Y susurra: «Lucha, en eso consiste su pequeña lucha…». Anteayer abrieron una fosa donde había ocho muertos. El Scharführer gritaba: «Esto es una mofa, un equipo de veinte Brenner para quemar ocho figuras». Tenía razón, pero ¿qué podían hacer ellos si en la pequeña aldea sólo había dos familias de judíos? Una orden es una orden: desenterrar todas las tumbas y quemar todos los cuerpos… Ahora se han desviado de la carretera y caminan por la hierba y por ciento quincuagésima vez, en medio del verde claro, he aquí un montículo gris: una tumba.

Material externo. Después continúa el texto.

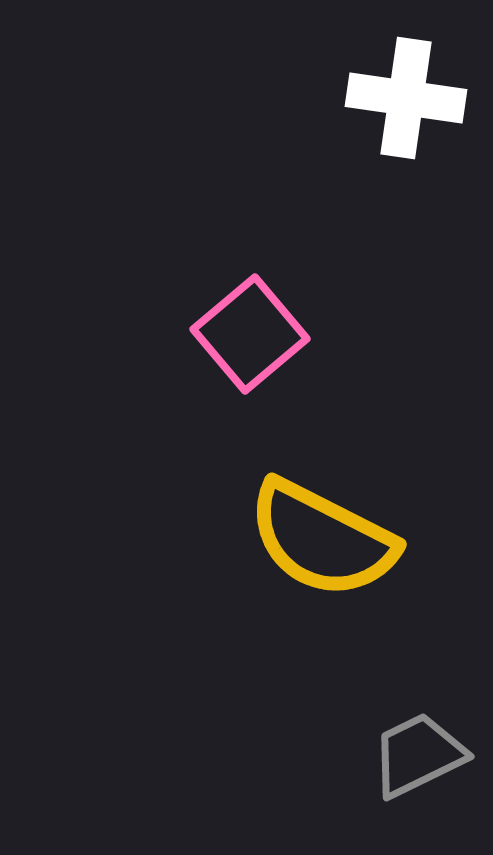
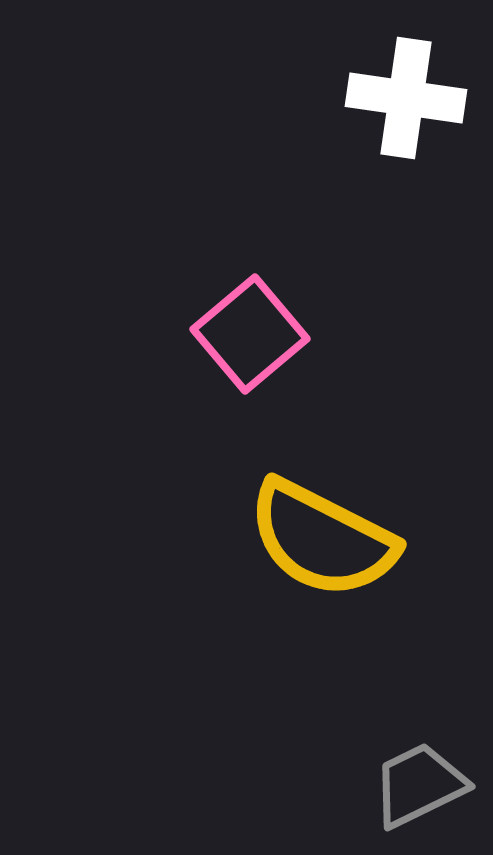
gray trapezoid: moved 1 px right, 30 px down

Ocho cavan, cuatro abaten troncos de robles y los sierran en leños de la longitud de un cuerpo humano, dos los cortan con hachas y cuñas, dos acercan de la carretera tableros viejos y secos, encendajas, recipientes con gasolina, cuatro preparan el lugar para la hoguera, excavan la zanja para las cenizas: hay que averiguar de dónde sopla el viento.